He leaves the game with his hands cupped over his nose.
“Are you going, or should I?” my husband asks.
“I’ll go,” I say.
By the time I follow my son into the boys’ bathroom, blood is everywhere. Spattered on the floor and sink like an abstract painting. Running down his hands and arms. It’s in his teeth, under his nails. He’s got two thin paper towels pressed to his nose, and they’re soaked.
But he can’t think about that because his mom just walked into the boys’ bathroom.
“Mom!” he hisses. “This is the boys’ bathroom! There are urinals!”
As if a urinal would stop me.
“Let’s change those out,” I say.
The paper towels are so stiff, I feel like I’m handing him copy paper to stop his nose bleed. I switch out the towels twice, three times, four. The blood soaks through in seconds. So much blood. While he bends over the bloody sink and presses paper towels to his nose, I try to contain the spread of red. It’s all over his uniform, but by some miracle of cheap fabric, it wipes right off.
Two little boys open the bathroom door and step in, then quickly step out. The door closes.
“Mom!” he hisses. “You’re scaring little kids!”
The door opens again and the older of the two boys peeks inside.
“It’s okay,” I reassure him. “Just a mom here. Momming.”
“Come on in, buddy,” my son says. He glares at me in the mirror, but I pretend not to see.
The two boys step inside and sequester themselves in the one stall with a door.
An elderly man opens the door, then quickly closes it. In a moment, the door opens again and he steps tentatively inside.
“I didn’t know if I was in the right place,” he says.
“Oh yes,” I say. “We’ve got a nosebleed. I’m just momming here.”
“Oh my god,” my son moans.
The elderly man waits for the two boys to leave the stall. They run out of the bathroom without washing their hands.
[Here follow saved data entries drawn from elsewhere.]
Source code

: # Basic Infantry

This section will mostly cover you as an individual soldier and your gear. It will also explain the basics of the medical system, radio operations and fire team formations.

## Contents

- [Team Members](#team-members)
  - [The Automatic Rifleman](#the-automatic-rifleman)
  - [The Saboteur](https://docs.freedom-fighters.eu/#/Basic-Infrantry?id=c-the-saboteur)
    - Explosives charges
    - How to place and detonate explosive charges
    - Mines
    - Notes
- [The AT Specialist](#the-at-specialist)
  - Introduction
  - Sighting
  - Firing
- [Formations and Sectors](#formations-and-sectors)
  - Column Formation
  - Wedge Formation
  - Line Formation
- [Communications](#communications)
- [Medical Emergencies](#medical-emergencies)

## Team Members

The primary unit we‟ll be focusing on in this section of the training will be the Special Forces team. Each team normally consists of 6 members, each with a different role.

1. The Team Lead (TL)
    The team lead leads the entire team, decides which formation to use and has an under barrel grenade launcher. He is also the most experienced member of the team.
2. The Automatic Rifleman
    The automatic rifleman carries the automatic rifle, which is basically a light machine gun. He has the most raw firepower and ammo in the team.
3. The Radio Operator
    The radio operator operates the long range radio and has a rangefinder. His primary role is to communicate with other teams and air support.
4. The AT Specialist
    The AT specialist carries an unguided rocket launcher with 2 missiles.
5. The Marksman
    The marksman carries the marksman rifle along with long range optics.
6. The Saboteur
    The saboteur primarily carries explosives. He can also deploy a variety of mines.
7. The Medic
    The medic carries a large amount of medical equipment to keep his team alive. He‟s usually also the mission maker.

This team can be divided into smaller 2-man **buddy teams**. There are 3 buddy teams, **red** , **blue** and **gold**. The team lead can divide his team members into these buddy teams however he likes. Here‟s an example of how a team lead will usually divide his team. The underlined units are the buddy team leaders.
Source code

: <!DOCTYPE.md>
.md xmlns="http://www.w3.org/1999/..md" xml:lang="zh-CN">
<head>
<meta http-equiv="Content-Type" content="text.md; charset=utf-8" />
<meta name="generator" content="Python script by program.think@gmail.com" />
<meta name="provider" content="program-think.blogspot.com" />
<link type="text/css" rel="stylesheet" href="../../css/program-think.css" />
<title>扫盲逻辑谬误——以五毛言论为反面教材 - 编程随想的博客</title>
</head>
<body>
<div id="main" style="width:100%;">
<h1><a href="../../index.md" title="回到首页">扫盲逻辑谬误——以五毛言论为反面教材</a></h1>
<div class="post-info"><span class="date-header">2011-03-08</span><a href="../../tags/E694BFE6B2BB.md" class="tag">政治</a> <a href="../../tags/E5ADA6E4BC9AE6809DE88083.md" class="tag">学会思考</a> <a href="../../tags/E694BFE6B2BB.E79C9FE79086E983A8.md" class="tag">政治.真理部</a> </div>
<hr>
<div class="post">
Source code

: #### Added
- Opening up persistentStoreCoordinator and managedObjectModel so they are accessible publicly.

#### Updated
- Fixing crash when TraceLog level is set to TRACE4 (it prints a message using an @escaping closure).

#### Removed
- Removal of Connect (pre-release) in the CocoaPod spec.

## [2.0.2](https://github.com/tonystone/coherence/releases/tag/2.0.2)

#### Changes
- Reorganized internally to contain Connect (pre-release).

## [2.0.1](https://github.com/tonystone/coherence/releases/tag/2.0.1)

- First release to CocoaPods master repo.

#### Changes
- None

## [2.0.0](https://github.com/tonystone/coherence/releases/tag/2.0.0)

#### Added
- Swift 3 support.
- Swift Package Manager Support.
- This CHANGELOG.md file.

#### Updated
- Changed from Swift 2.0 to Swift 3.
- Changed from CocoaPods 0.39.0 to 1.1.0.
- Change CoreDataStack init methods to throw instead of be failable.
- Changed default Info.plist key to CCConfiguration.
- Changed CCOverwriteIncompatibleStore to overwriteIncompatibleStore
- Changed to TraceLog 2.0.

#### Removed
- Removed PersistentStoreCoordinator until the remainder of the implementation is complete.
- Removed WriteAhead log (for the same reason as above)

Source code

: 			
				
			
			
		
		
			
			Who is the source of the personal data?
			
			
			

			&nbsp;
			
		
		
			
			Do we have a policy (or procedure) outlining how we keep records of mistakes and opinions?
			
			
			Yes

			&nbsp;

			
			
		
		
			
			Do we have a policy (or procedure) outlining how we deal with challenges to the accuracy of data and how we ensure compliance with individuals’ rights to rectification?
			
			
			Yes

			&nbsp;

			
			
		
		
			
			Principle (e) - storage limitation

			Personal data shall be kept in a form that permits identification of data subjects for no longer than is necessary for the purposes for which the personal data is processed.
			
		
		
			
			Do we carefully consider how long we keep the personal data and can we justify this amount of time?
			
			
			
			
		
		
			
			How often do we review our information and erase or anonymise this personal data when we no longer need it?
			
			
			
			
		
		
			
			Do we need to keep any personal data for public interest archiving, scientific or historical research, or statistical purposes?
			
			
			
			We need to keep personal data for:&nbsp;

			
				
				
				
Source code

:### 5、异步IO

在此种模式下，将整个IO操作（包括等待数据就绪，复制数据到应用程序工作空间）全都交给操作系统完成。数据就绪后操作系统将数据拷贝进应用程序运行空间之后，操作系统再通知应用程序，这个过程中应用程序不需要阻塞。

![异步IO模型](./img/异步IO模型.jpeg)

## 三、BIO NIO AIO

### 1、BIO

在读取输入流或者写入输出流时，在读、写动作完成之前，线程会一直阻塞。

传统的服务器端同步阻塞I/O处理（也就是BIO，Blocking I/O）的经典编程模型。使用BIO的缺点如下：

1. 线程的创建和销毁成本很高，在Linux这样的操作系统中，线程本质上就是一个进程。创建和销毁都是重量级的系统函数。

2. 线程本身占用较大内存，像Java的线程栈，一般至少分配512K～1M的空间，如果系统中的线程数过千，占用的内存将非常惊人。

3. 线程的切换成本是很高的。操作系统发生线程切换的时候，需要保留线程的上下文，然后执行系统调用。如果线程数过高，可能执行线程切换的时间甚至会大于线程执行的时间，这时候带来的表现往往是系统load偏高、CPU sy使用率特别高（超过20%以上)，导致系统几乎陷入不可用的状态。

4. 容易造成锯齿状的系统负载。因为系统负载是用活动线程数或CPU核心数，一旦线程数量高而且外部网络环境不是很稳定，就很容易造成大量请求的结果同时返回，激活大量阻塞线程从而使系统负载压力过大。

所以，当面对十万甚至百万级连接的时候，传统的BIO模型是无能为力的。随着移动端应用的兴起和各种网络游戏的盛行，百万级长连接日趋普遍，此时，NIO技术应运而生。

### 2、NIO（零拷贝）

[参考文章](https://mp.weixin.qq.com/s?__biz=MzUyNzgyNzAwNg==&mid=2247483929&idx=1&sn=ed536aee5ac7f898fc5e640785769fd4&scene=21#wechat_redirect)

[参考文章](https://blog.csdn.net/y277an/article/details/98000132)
A teenager comes inside and doesn’t even blink to see me standing there wiping blood off the floor. He walks right over to the urinal behind me and unzips his pants. I want to catch my son’s eye and share a giggle, but I know it will have to wait until later.
“This is so inappropriate,” my son mutters under his breath.
“He doesn’t seem to care,” I point out.
The teenager doesn’t wash his hands either.